LTCM's strategy was that of a typical fixed income prop desk at the time, so they geared way, way up on their relative value trades (on the run v. off the run treasuries) but those trades got crowded so they got involved in lots of directional trades too -- long Russian GKOs with the ruble hedge from russian banks for example, was basically a pure long bet on Russian credit risk. Any sense of what formerly profitable trades are not getting crowded, pushing people into riskier bets? (curve flattening strikes me as one possibility)

p.s. feel free to email me if you prefer -- my email is pretty easy to find on my blog.

Anonymous said...

"Any sense of what formerly profitable trades are now getting crowded, pushing people into riskier bets? (curve flattening strikes me as one possibility)."

When you mention curve flattening, are you referring to a gradual limiting of the carry tade? To what extent would you guess the carry trade is using Japanese credit?

Please extend these interesting remarks.


Anonymous said...

By the way, the solution to what the Economist holds is excess liquidity appears to be recession by the logic they use. We do not need to sacrifice the domestic economy for a money supply abstraction when there is no problem with general inflation. Whether there is asset inflation is questionable, still the health of millions of households should be considered and there is little general inflation. Besides short term interest rates are slowly rising.


steve said...

Re: LTCM and funds today, I wouldn't say $5B is small, but there are many funds of that size today, and of course some that are much larger.

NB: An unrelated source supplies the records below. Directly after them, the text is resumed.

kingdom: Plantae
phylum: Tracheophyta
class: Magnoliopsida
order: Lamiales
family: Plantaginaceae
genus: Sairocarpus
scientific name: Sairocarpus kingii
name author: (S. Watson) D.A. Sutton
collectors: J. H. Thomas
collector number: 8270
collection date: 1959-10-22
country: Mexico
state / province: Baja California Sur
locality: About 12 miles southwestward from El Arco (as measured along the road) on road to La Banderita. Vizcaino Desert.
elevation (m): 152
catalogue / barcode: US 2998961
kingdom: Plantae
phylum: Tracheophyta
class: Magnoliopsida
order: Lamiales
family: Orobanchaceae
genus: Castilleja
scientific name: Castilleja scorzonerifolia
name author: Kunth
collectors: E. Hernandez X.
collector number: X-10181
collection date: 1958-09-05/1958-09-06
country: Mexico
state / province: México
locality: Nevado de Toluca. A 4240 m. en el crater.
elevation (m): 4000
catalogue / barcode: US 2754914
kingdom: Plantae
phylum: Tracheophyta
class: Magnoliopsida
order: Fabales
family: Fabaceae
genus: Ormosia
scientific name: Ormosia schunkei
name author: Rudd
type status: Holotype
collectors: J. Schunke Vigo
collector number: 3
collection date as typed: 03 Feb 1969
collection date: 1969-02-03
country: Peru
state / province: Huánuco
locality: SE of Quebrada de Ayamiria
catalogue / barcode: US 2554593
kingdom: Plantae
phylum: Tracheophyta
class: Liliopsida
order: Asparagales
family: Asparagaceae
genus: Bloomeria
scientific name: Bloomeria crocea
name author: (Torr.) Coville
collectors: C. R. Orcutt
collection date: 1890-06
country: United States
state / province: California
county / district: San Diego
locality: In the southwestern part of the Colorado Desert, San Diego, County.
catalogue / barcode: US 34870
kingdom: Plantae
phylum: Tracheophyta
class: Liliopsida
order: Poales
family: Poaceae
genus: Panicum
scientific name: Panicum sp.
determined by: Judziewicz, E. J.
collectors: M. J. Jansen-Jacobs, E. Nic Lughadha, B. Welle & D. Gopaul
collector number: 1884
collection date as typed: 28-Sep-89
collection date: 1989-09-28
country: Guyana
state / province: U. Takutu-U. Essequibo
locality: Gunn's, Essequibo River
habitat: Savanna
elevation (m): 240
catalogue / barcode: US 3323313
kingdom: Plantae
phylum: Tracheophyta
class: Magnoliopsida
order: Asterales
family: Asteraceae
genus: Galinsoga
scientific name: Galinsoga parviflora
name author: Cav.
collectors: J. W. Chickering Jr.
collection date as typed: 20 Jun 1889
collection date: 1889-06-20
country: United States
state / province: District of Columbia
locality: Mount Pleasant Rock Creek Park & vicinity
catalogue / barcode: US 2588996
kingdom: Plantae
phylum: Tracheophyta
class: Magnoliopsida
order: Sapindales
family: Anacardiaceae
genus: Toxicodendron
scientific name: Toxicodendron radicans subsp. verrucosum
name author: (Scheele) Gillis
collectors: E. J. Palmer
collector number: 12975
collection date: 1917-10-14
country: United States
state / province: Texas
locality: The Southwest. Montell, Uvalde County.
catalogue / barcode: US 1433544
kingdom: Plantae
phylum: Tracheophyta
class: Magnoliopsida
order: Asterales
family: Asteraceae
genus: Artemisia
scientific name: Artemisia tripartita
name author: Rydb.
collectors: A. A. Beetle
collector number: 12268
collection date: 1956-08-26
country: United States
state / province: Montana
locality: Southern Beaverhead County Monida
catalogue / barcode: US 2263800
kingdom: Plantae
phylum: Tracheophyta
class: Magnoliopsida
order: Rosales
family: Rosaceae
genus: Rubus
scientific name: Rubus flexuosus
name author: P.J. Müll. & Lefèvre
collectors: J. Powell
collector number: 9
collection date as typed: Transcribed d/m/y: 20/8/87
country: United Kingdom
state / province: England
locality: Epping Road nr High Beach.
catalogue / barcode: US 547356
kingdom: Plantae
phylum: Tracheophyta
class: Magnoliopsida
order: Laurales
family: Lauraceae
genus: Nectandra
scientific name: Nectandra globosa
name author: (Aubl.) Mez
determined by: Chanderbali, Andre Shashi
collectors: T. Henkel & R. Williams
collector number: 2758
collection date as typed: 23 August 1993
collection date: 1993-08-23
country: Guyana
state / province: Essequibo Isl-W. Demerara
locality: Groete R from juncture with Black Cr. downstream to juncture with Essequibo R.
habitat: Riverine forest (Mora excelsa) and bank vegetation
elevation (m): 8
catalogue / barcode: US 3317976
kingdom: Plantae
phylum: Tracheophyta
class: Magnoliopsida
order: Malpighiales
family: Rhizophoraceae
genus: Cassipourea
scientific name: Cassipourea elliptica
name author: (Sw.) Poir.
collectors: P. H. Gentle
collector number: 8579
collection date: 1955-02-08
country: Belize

One important point to make is that most hedge funds are not using a lot of leverage, and many are trading (mostly) plain vanilla securities like equities, bonds or commodities without using a lot of derivatives. Just having the ability to short occasionally or move quickly on M&A rumors gives them more flexibility than a typical mutual fund.

The number that are using very sophisticated techniques or have large exposure to derivatives or use large amounts of leverage is relatively small.

steve said...

PS I couldn't email the poster directly because the comment wasn't signed - although I have a feeling I know who it is :-)

Anonymous said...

steve -- apologies. I thought I had signed my previous post. try

brad underscore setser at msn dot com

I had forgotten about the dunbar book.


anne -- i don't think too many US investors are funding themselves in yen these days. The borrow in yen invest in dollars trade was real popular in the mid-90s, but it also blew up in a big way in late 98, after Russia. there were a couple of huge moves in the yen-dollar then linked to the forced unwinding of positions. and with US short-term rates so low, I doubt it was worth the yen-dollar risk just to get slightly cheaper yen funding. I suspect some private japanese investors are buying dollar assets for the carry, but that is a slightly different thing (I would not be surprised if some folks don't fund in euros/ buy dollars -- if you believe Stephen Jen, it is a two-fer, cheaper money and capital appreciation from a rising dollar). As for curve flattening -- all i am saying it that with rising short-term rates and constant long-rates, the curve has flattened, and as it flattens more, the probability of further curve flattening arguably falls ... plus, i get a sense that everyone was doing this, to a degree, which means the market moves quickly in the expected direction and future gains are compressed

Anonymous said...

Bubbles seem so easily spotted in hind sight, do they not?